→ INSTRUÇÕES DA TAREFA
1: Segundo o trecho sobre os quilombos centenários, o INCRA-RS afirma que a comunidade de Caçapava do Sul foi constituída por descendentes de quem?
2: Prossiga com o texto sobre os quilombos centenários a partir da última frase apresentada.

→ TRECHO SELECIONADO
Quilombos centenários

Reconhecida pela Fundação Zumbi dos Palmares, comunidade quilombola Picada das Vassouras, de Caçapava do Sul, é uma das mais antigas da região.

A região possui diversas comunidades quilombolas, territórios que remontam a história vivida há duzentos anos pelos escravos negros e indígenas que eram propriedade de portugueses. Em Caçapava do Sul, por exemplo, um dos municípios mais antigos do Estado, a Picada da Vassouras é reconhecida como território quilombola. De acordo com o Instituto Nacional de Colonização e Reforma Agrária (INCRA-RS), o local foi constituído por descendentes de escravos do Coronel Romão Xavier Mariano e do parente Ricardo Xavier Mariano, que no século 19 eram donos de grandes extensões de terras na localidade.

→ DADOS DISPONÍVEIS
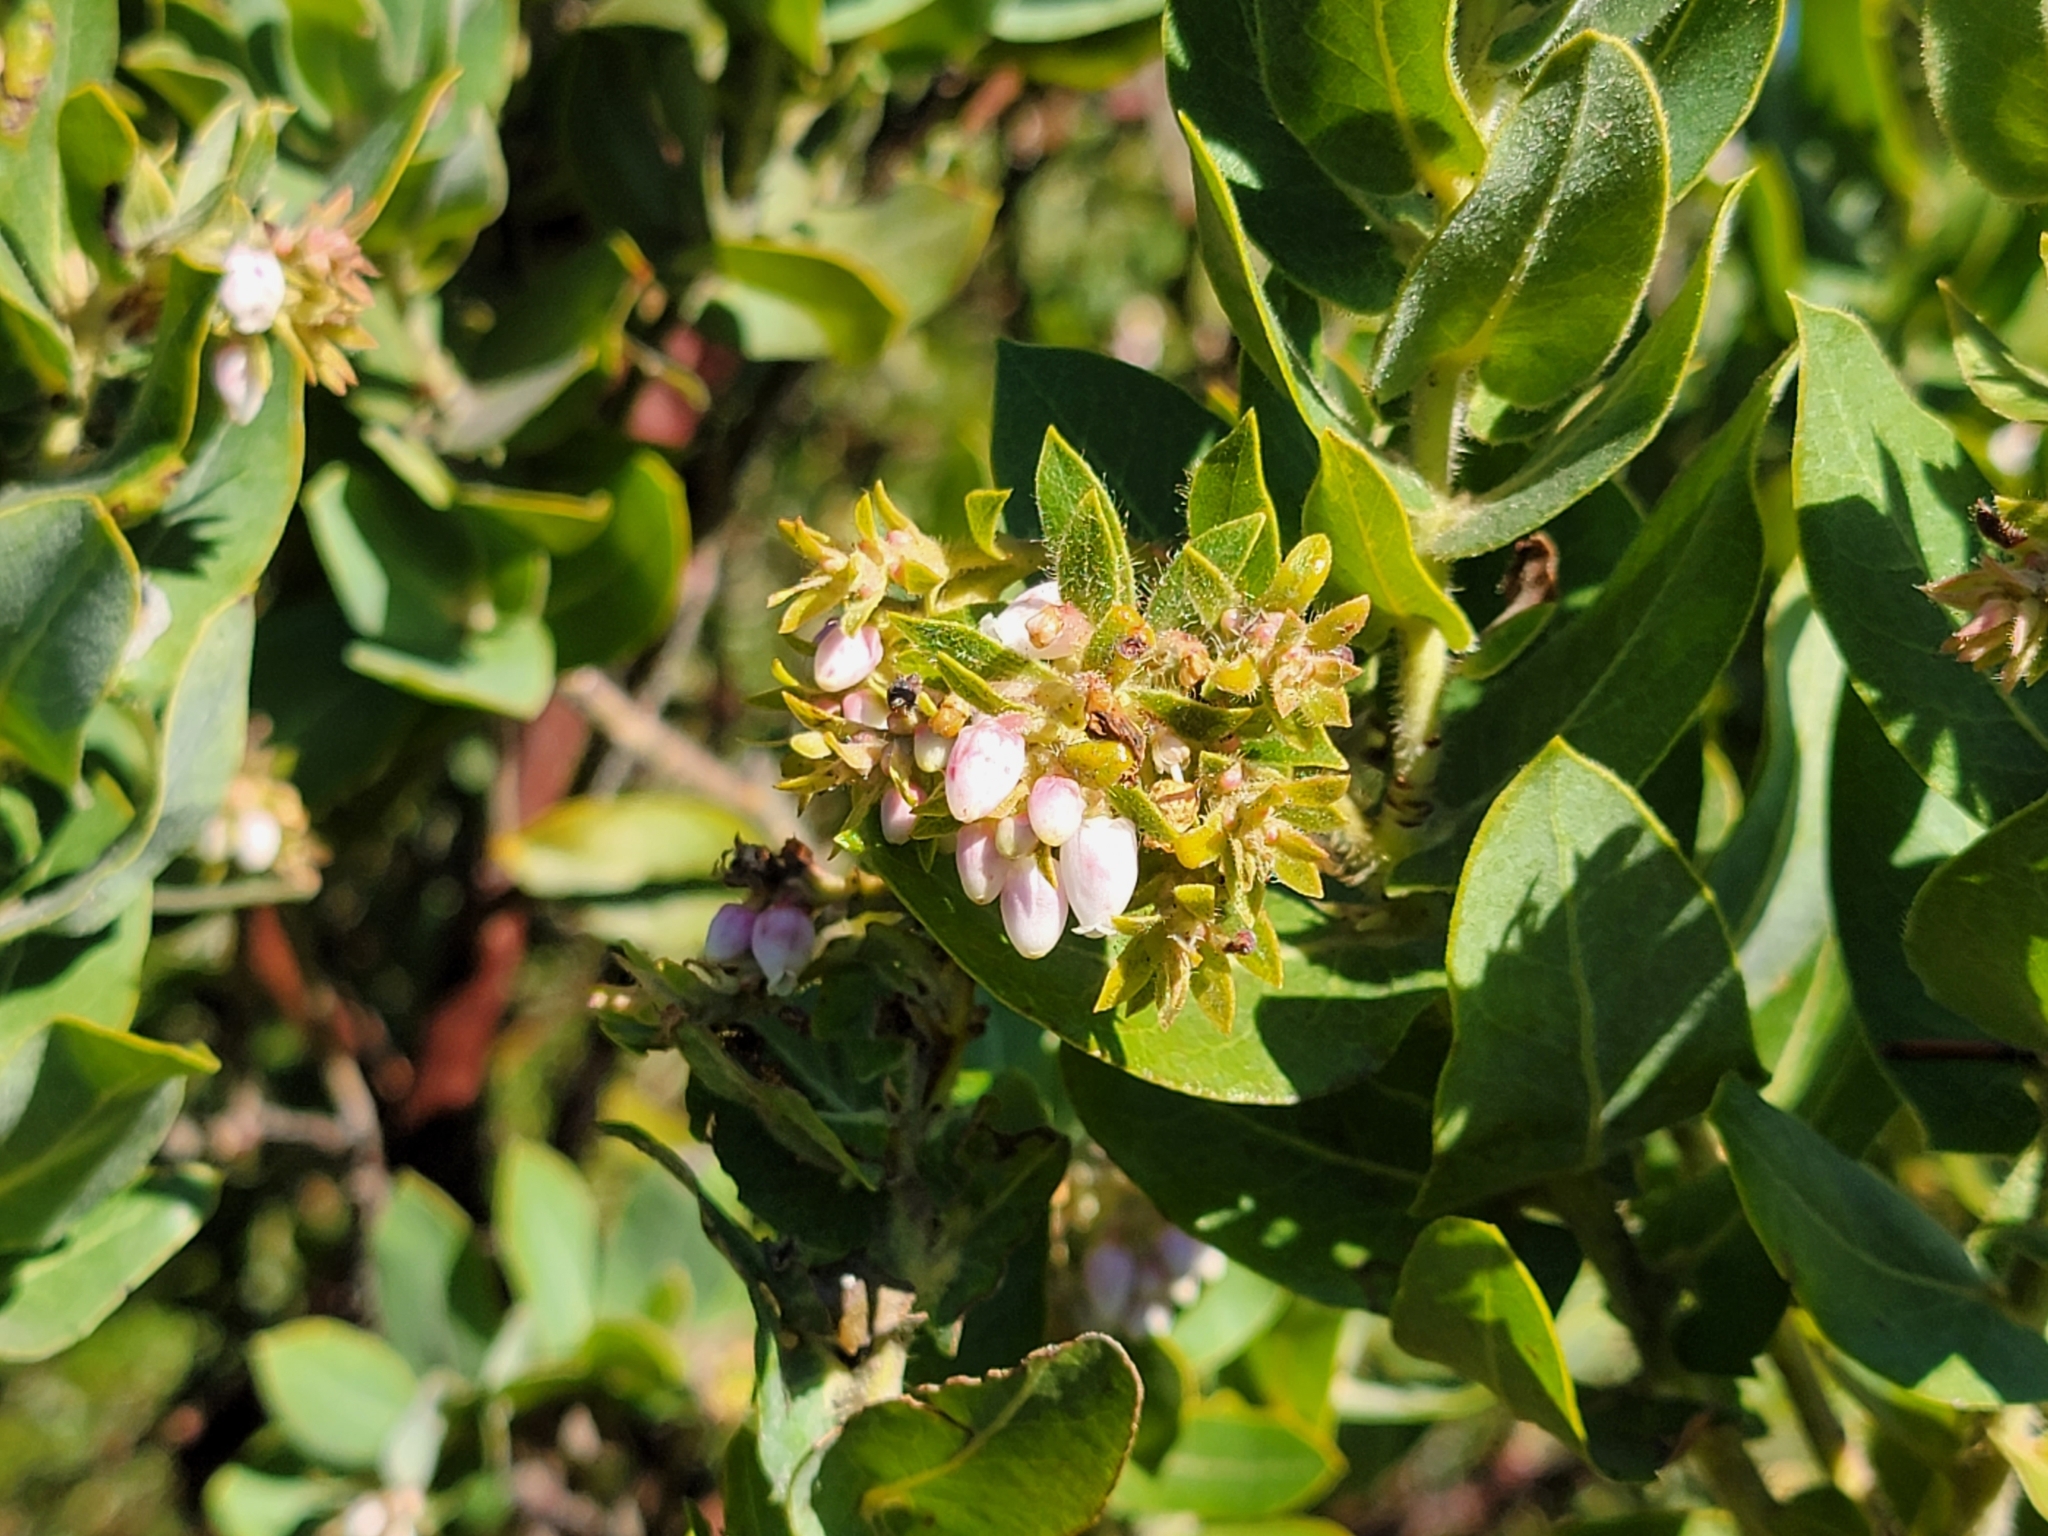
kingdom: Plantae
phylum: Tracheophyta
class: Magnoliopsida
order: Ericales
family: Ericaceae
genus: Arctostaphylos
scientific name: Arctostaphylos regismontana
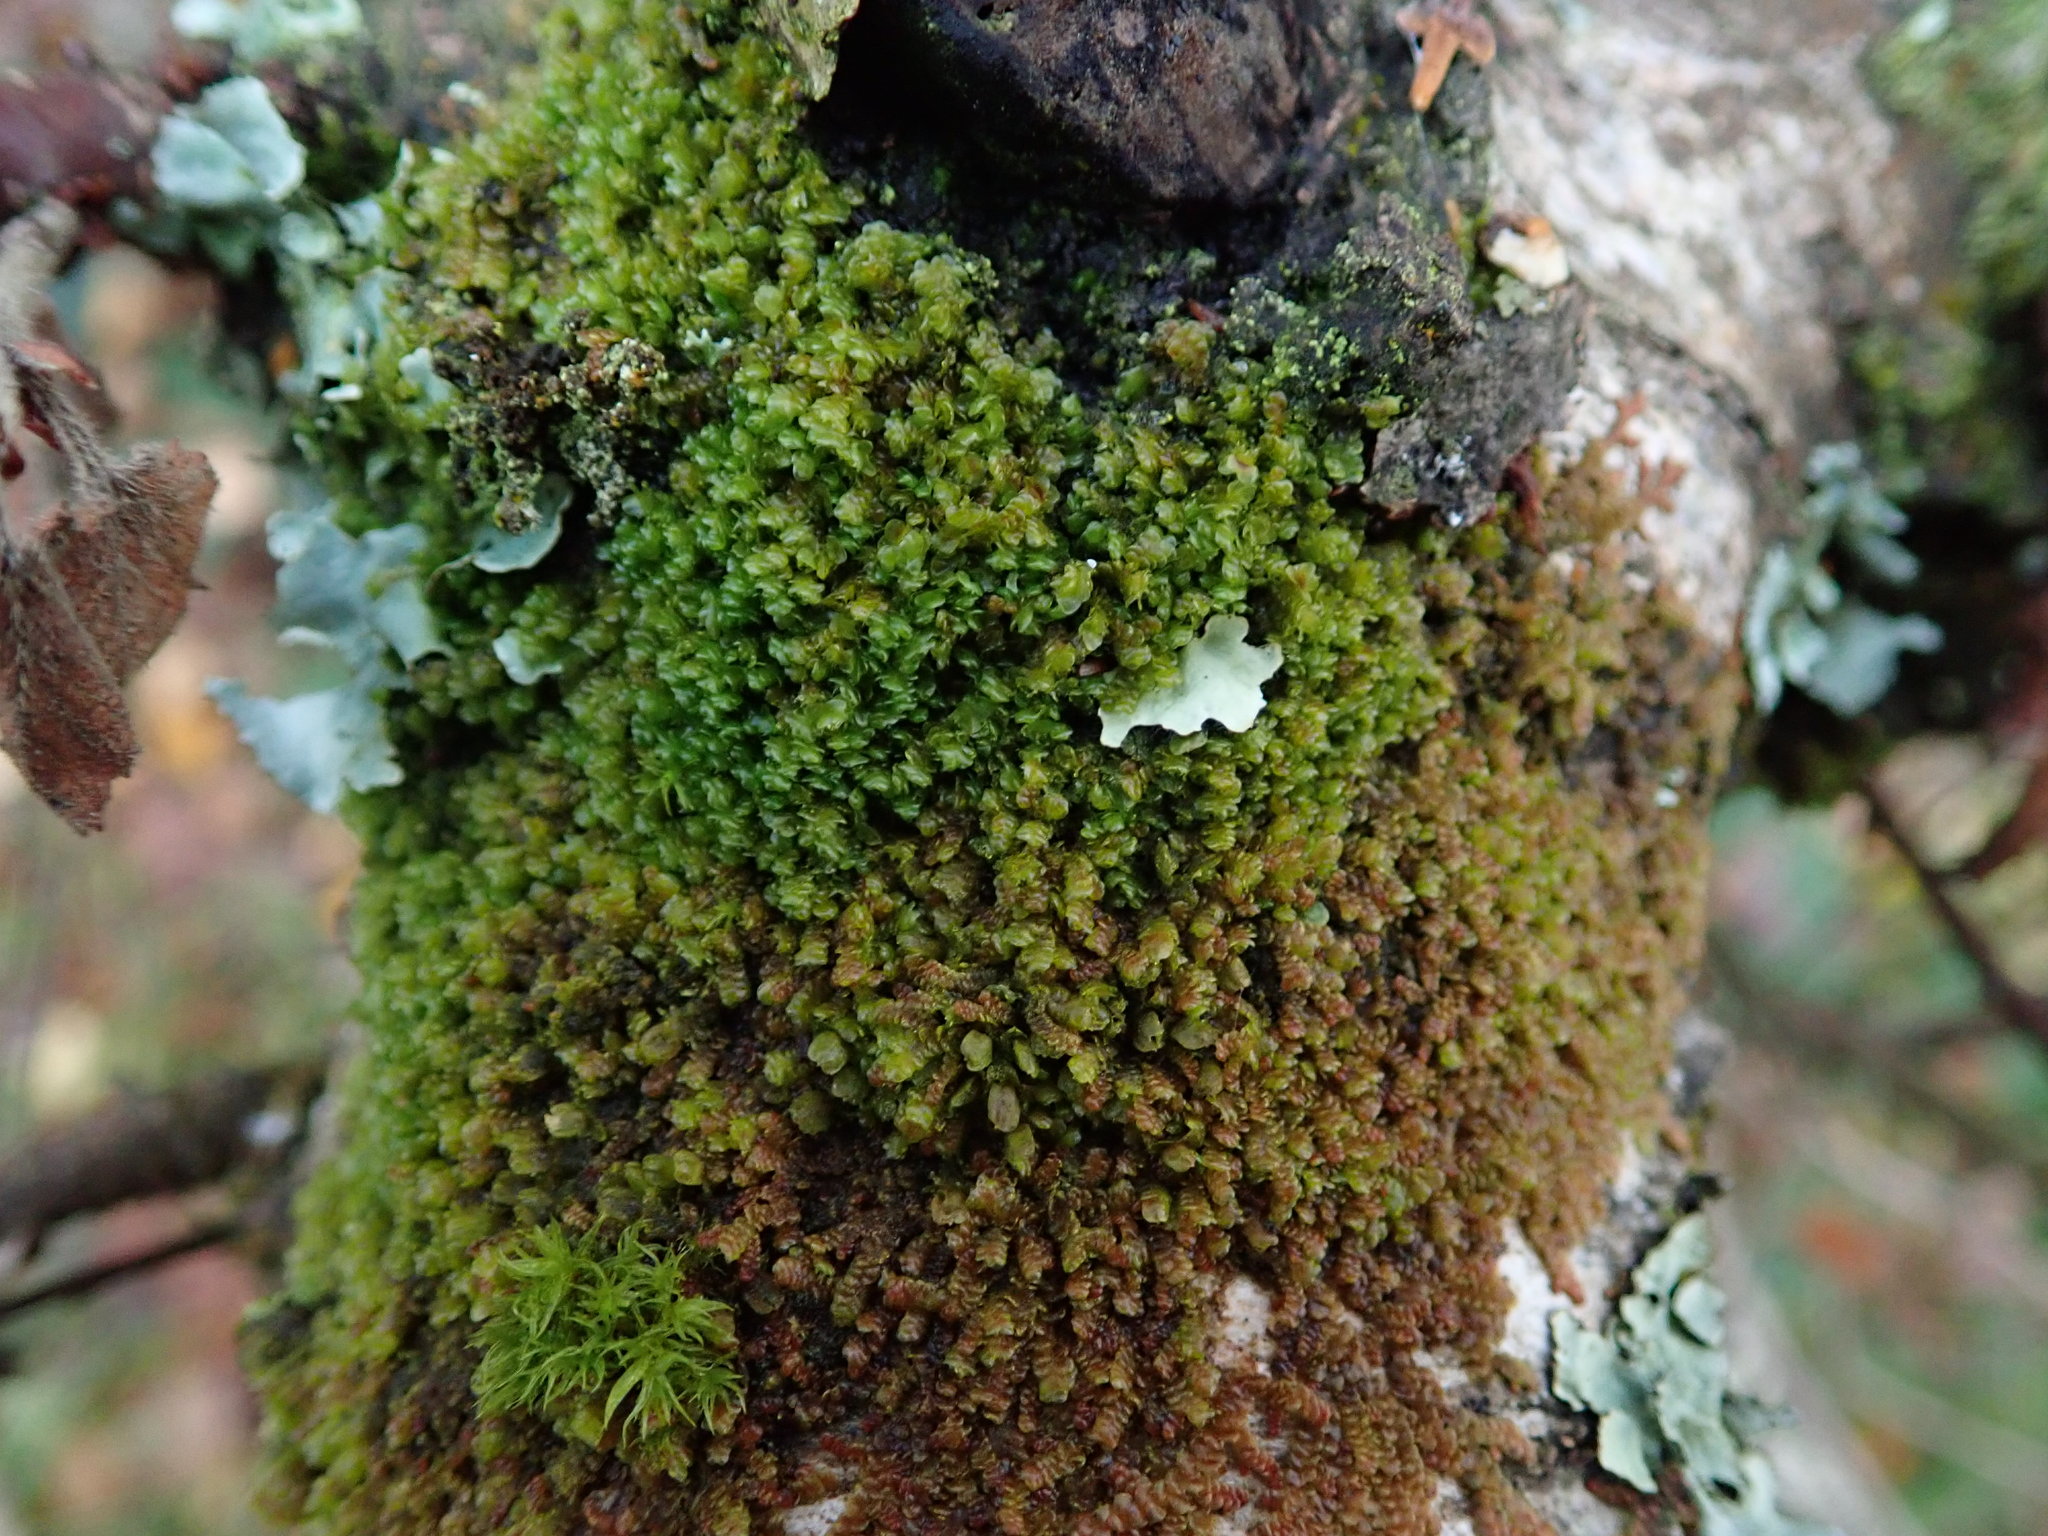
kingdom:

→ RESPOSTAS ESPERADAS
1: De escravos do Coronel Romão Xavier Mariano e do parente Ricardo Xavier Mariano.

2:
Outras comunidades quilombolas como São Miguel e Rincão dos Martimianos, em Restinga Sêca, Passo dos Brum e Ipê, em São Sepé, e Passo dos Maia e Passo dos Brum, em Formigueiro, também foram fundados por escravos de grandes estancieiros das vilas e freguesias da região.

– Onde teve fazenda com criação de gado, principalmente, teve trabalho escravo. Eventualmente, esses homens e mulheres negras que eram escravizados conseguiam fugir e se realocavam em lugares mais remotos, assim começam a surgir os quilombos. Ou seja, há 200 anos, a comunidade negra já movimentava a Província de São Pedro do Rio Grande do Sul. Mas, diferente da imigração italiana ou alemã, é muito difícil termos a genealogia dessas pessoas, porque muitos não tinham sobrenomes e eram identificados a partir dos nomes dos senhores estancieiros – explica o historiador Adriano.

Resgatar e ressignificar

Tanto em Caçapava do Sul quanto em Cruz Alta, o receio de perder capítulos das histórias dos municípios é o mesmo. A professora Andreia Dias, 51 anos, trabalha na Escola Estadual Dinarte Ribeiro. Ela diz que tem orgulho de morar em uma cidade histórica, mas sente que, ano após ano, detalhes importantes se perdem e deixam de ser contados.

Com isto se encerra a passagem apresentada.